Referring specifically to the crisis in Japan, the letter was written in response to a petition that law student Masaya Uchino started and refers to statements US carriers made that text donations could take up to three months to reach the Red Cross and other charities. The lag is an outgrowth of postpaid billing realities. Carriers set a precedent during previous crises where they ponyed up the cash in advance, in hopes that their customers would pay their bills with no complaints and wouldn't overwhelm carrier call centers with baffled inquiries about the extra ten bucks on their wireless bills.

Wireless carriers have opened yet-another Pandora's box, as donors want to be able to donate via text from now on. But they also want wireless carriers to front that cash to charitable organizations rather than hold onto it until the end of the billing cycle. And this isn’t the only complaint about the way wireless firms handle text donations.
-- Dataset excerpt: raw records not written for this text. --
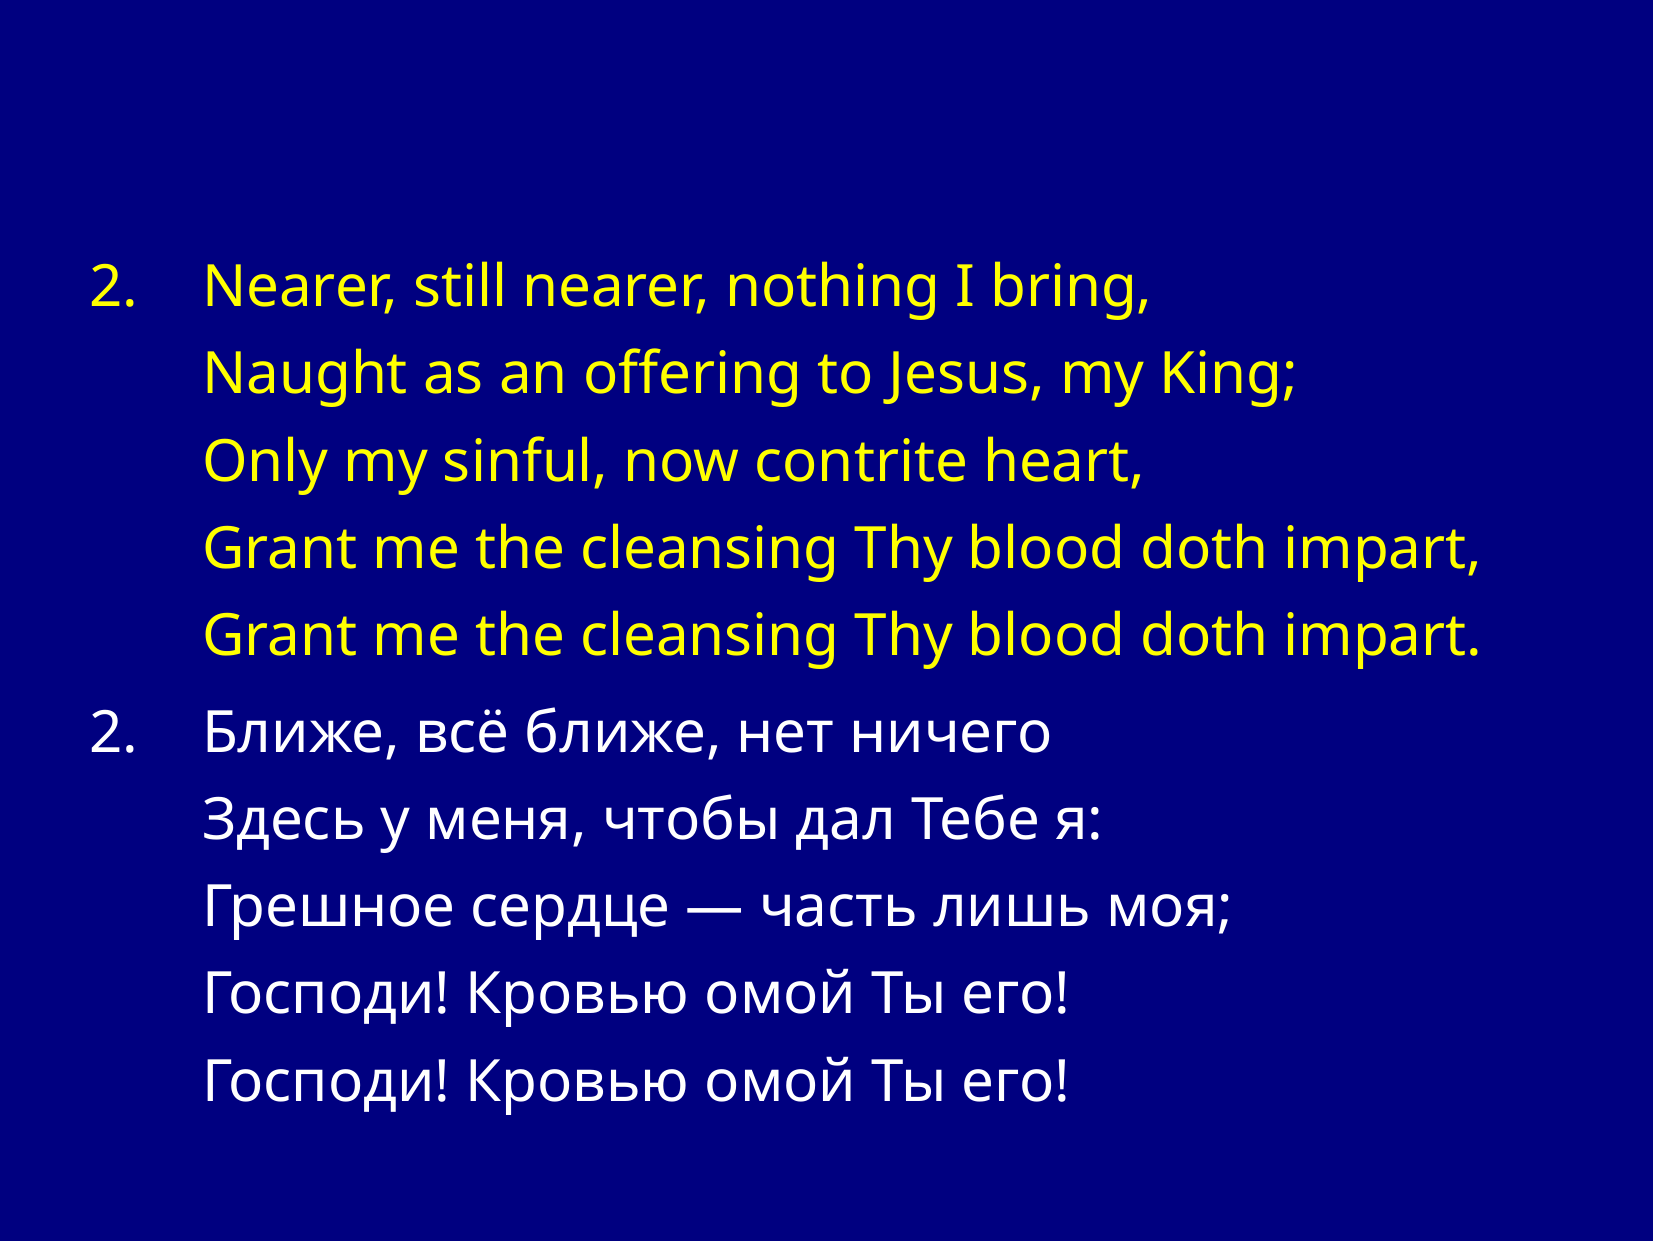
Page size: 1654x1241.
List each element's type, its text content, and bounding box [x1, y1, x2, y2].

text_box 2. Nearer, still nearer, nothing I bring, Naught as an offering to Jesus, my King; Only my sinful, now contrite heart, Grant me the cleansing Thy blood doth impart, Grant me the cleansing Thy blood doth impart. [75, 150, 1653, 638]
text_box 2. Ближе, всё ближе, нет ничего Здесь у меня, чтобы дал Тебе я: Грешное сердце — часть лишь моя; Господи! Кровью омой Ты его! Господи! Кровью омой Ты его! [75, 675, 1576, 1163]
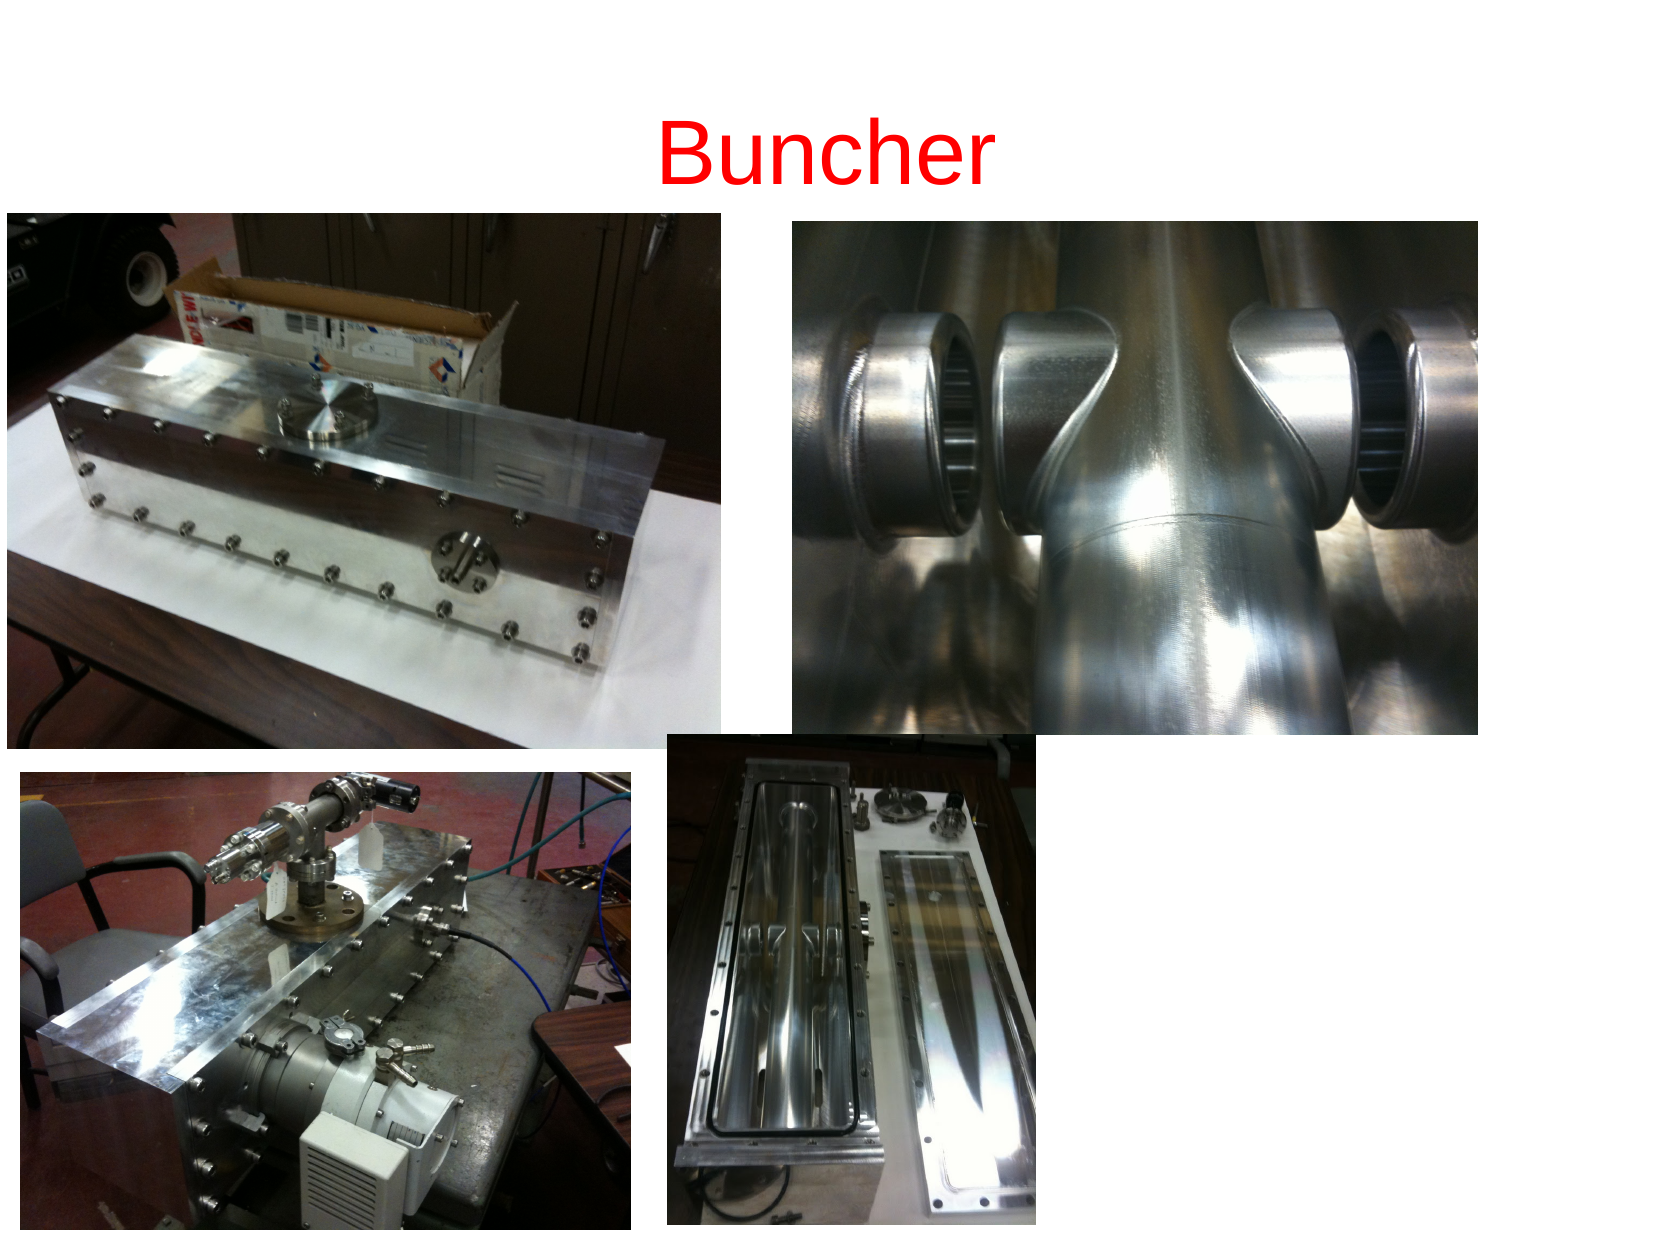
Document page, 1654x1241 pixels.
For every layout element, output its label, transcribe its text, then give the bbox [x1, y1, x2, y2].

picture [7, 213, 1478, 1225]
title Buncher [82, 56, 1571, 250]
picture [20, 772, 631, 1230]
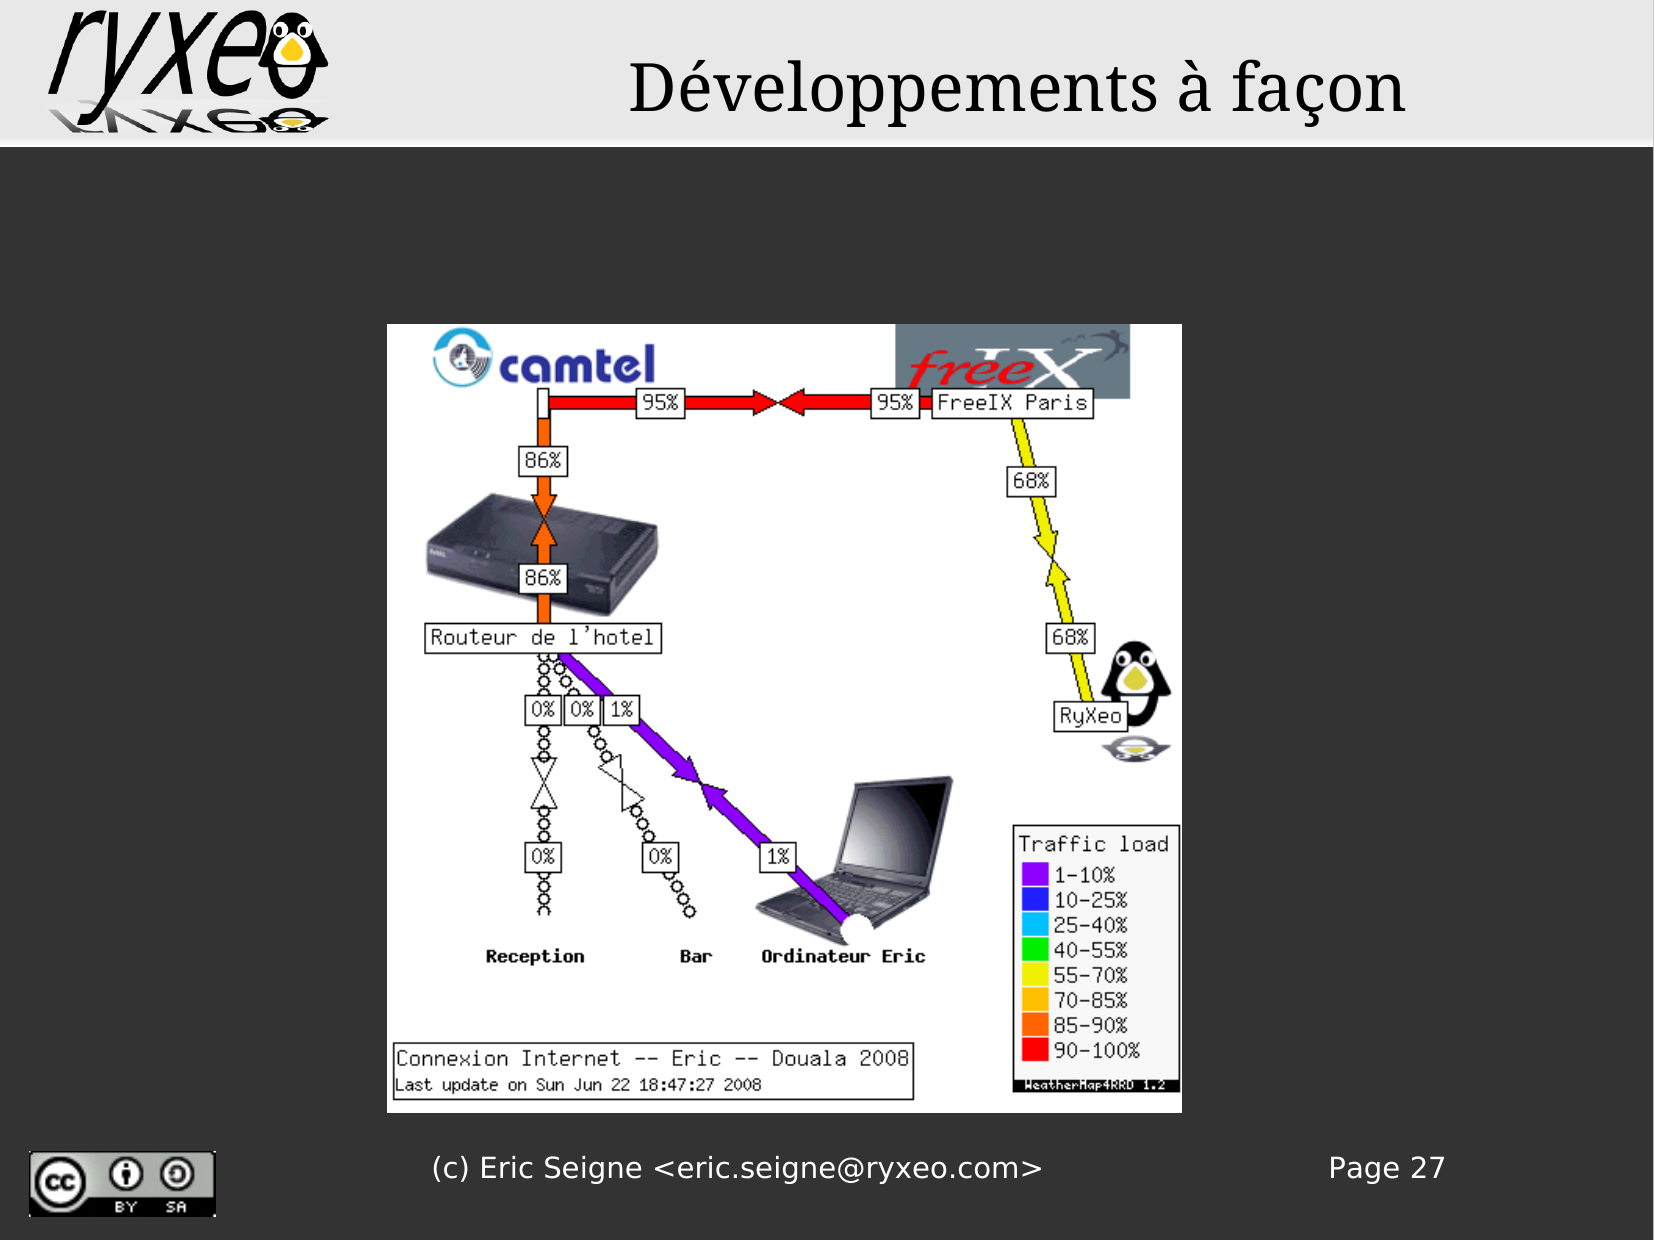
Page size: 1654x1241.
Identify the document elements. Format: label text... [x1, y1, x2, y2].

Other concerns include carrier-imposed caps on the amount that can be donated through a single SMS (that 10 dollar cap is set by carriers, not by donation recipients), and carrier-imposed limits on which firms can receive SMS donations through that carrier (which means that some wireless subs may be able to donate to organizations via text that subs to a different carrier may not have access to). It's a convoluted landscape.

However, as has been the case time and time again, carriers may find themselves being cut out of the process, altogether. Firms like California-based Obopay are starting to enable text donations without becoming entangled in the sometimes-byzantine and often-sluggish postpaid wireless billing process.